> _WORK INSTRUCTIONS_
Starting with the line that contains "show no significant", copy every line through the end of the data below, exactly and with nothing added.

> _DATA TO USE_

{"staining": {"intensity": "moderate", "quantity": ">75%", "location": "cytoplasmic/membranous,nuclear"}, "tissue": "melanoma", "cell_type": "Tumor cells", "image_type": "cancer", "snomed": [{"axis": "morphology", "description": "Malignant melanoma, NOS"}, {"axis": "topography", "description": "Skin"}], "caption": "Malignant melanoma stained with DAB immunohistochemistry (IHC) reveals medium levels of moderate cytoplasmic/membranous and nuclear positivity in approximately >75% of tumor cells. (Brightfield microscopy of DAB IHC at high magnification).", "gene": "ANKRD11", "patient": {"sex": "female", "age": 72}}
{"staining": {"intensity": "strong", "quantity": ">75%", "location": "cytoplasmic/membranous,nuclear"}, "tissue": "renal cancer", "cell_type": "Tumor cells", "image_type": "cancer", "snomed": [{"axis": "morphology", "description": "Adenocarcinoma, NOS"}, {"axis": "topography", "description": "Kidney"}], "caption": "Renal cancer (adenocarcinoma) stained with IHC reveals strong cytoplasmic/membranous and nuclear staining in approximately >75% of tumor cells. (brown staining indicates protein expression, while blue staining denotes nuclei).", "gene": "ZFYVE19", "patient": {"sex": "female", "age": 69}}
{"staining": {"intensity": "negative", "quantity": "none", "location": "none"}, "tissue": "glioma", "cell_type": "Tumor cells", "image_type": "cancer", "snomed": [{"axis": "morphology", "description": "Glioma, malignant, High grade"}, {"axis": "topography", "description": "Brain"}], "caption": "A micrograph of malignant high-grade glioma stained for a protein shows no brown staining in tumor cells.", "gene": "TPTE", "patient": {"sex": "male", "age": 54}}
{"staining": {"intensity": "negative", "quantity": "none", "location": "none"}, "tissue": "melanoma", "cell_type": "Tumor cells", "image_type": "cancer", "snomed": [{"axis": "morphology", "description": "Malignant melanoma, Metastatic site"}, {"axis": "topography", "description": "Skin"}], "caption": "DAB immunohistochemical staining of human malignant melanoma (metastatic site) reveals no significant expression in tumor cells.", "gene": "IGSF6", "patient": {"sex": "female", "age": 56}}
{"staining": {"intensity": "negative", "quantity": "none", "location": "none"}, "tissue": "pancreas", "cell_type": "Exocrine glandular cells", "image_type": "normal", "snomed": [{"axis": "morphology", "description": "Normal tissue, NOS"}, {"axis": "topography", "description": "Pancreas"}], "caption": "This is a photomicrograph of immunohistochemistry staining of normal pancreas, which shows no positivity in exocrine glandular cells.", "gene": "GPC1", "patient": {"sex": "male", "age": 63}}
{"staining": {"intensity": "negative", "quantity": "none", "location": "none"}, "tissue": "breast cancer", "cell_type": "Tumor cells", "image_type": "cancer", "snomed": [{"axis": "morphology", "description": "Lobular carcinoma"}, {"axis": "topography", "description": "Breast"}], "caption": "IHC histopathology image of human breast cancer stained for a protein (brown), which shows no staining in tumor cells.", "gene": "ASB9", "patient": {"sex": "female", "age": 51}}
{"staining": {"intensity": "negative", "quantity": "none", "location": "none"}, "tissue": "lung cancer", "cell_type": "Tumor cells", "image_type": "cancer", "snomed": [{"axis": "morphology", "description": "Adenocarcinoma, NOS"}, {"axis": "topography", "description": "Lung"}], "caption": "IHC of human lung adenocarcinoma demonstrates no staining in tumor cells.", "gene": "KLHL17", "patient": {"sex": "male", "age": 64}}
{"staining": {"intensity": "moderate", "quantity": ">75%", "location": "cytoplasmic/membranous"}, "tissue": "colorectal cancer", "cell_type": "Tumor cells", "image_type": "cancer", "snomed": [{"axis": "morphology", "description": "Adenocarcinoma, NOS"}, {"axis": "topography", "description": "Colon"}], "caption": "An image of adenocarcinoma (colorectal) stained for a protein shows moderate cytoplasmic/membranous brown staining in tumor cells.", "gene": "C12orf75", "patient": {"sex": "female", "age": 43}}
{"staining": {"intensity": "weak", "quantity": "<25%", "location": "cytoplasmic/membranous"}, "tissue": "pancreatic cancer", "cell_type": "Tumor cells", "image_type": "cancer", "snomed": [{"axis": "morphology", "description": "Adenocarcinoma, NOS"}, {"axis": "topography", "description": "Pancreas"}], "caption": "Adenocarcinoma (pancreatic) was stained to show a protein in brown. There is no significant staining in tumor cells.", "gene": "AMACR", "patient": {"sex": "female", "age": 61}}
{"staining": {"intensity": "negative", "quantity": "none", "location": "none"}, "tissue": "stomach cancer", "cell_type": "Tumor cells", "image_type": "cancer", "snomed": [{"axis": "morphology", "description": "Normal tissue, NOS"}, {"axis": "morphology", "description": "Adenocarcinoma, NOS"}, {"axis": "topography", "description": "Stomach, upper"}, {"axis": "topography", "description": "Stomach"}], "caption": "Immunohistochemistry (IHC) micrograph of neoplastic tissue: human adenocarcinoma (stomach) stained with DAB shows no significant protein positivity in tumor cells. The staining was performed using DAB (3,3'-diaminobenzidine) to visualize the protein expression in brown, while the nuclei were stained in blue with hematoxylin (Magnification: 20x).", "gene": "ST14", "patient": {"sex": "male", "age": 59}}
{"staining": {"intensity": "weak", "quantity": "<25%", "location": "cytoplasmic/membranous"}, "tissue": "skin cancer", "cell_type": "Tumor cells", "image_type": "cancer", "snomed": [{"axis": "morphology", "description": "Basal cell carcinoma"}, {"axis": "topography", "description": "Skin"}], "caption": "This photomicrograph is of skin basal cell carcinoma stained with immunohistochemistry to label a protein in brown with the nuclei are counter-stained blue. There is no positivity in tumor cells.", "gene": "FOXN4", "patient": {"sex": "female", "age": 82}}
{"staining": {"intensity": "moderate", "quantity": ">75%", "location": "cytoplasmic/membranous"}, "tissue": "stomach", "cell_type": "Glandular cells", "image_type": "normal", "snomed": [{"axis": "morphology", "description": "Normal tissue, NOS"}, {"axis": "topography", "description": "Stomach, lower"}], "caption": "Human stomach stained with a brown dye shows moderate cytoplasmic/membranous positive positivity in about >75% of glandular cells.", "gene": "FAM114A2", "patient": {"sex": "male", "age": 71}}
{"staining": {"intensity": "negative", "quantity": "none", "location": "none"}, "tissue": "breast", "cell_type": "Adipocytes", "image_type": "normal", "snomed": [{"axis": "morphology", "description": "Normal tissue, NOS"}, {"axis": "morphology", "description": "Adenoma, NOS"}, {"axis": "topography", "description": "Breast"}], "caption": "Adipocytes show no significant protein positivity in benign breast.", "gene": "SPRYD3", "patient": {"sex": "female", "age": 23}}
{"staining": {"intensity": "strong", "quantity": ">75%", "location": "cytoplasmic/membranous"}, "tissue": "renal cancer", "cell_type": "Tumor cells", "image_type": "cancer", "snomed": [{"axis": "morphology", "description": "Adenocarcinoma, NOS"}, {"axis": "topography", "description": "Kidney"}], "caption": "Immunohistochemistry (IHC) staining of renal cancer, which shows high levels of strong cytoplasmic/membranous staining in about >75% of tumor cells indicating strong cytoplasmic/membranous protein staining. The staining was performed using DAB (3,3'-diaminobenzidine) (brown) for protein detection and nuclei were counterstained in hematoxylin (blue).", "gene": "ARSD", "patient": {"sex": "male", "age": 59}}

> _OUTPUT FOR THIS TASK_
{"staining": {"intensity": "negative", "quantity": "none", "location": "none"}, "tissue": "breast", "cell_type": "Adipocytes", "image_type": "normal", "snomed": [{"axis": "morphology", "description": "Normal tissue, NOS"}, {"axis": "morphology", "description": "Adenoma, NOS"}, {"axis": "topography", "description": "Breast"}], "caption": "Adipocytes show no significant protein positivity in benign breast.", "gene": "SPRYD3", "patient": {"sex": "female", "age": 23}}
{"staining": {"intensity": "strong", "quantity": ">75%", "location": "cytoplasmic/membranous"}, "tissue": "renal cancer", "cell_type": "Tumor cells", "image_type": "cancer", "snomed": [{"axis": "morphology", "description": "Adenocarcinoma, NOS"}, {"axis": "topography", "description": "Kidney"}], "caption": "Immunohistochemistry (IHC) staining of renal cancer, which shows high levels of strong cytoplasmic/membranous staining in about >75% of tumor cells indicating strong cytoplasmic/membranous protein staining. The staining was performed using DAB (3,3'-diaminobenzidine) (brown) for protein detection and nuclei were counterstained in hematoxylin (blue).", "gene": "ARSD", "patient": {"sex": "male", "age": 59}}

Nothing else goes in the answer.